But more than blaming the candidates for what feels like futility in the upcoming election, I think a big portion of my ambivalence comes from my loss of faith in structural power. What makes me a conservative is that I'm confident government is far from inherently good and should be as small as possible. But not matter the size, it is slowly becoming clear to me that our government is powerless agains the causes that really mean something. It can neither heal pain or mane peace, and any order it creates is hardly a guarantee for true justice. It can make laws, but those laws rarely reflect the kingdom of God where the first shall be last and the last shall be first.

I have been fascinated by the quandary of Christians' role in politics. But maybe as Christ's followers, we should start by shaping society the way He did, which shows that love can only be applied person-to-person--not through any kind of structural reform or program.

You want to end hunger? Get your friends together and disburse food to 5000 people working with my friend Cassie at Feed My Starving Children. Jesus doesn't end hunger all at once, and He doesn't call on the Romans to care for their poor better. He meets the immediate needs of the people around Him a few thousand at a time.

Before the Civil Rights Act, before Brown vs. Board, my grandmother was feeding and teaching Black people in her kitchen from her house on wealthy, all-white Watauga street in Tennessee. She saw the worth and dignity in them as human beings and acted on that long before the law told her to.

Afraid of terrorists and the Islamic Jihad against the West? Certain that those people should hold no political or military power? Consider the Roman treatment of the Jews. Recall Jesus', with peace in the sovereign nature of God's plan, replacing the ear of His Centurion captor in the Garden of Gethsemane. Peter had just cut it off in a fit of confusion and anger. I tis not a perfect model, but it is enough to second guess a policy of retaliatory aggression.

You want to end prostitution and take a stand against pornography? Meet a prostitute in her place of shame, and love her like Jesus did at the well in the middle of the daytime. Meet her where she is and offer a loving alternative.

You think gay marriage is wrong and those people are leading a life of sin? Have lunch with Zaccheus like Jesus did, and show that love and reconciliation are more important than his relationship to the laws that you know.

It costs us less to hold a government accountable for problems and solutions than it does to love a prostitute or feed 5000 personally.

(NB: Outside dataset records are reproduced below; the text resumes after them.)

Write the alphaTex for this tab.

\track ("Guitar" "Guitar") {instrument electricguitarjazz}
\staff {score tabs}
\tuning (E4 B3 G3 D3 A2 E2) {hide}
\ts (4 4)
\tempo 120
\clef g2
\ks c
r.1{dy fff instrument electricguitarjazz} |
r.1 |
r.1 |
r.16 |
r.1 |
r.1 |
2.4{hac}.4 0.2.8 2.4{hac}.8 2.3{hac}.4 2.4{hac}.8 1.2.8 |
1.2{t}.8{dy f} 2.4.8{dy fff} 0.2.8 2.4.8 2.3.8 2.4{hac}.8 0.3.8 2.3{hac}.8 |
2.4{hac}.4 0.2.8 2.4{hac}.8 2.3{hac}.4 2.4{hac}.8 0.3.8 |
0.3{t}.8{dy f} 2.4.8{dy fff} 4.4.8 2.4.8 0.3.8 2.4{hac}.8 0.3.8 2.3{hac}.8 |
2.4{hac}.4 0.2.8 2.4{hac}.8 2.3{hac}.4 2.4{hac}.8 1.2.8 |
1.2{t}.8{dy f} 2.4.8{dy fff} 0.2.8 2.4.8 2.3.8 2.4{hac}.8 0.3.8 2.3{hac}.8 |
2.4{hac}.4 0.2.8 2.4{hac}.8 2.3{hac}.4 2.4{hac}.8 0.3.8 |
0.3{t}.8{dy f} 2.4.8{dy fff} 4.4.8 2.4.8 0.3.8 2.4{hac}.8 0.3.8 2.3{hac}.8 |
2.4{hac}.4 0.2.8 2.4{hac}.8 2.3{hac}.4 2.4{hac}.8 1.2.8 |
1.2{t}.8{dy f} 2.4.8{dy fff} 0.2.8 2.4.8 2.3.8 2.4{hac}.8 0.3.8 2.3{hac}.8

But these are not tasks Jesus turned over to the government. All of these changes are not a product of a vote or a campaign image. Indeed we should try to put people in office who are going to best administer the principles of love and justice (according to our finite understanding) but more important is the face-to-face love of your neighbor, and in this, the celebrity images of Obama and McCain are irrelevant. We vote because we are to "give to Caesar what is Caesar's and give to God what is God's," but we should probably stop confusing the one with the other.

1 comment:

and so it is... said...

truly, you said it all. i had this same conversation with a friend just a couple months ago. i am so grateful for the way you use your encouraging.
thinking of you my sweet friend.

ps...thank you so kindly for the email you sent a few days ago.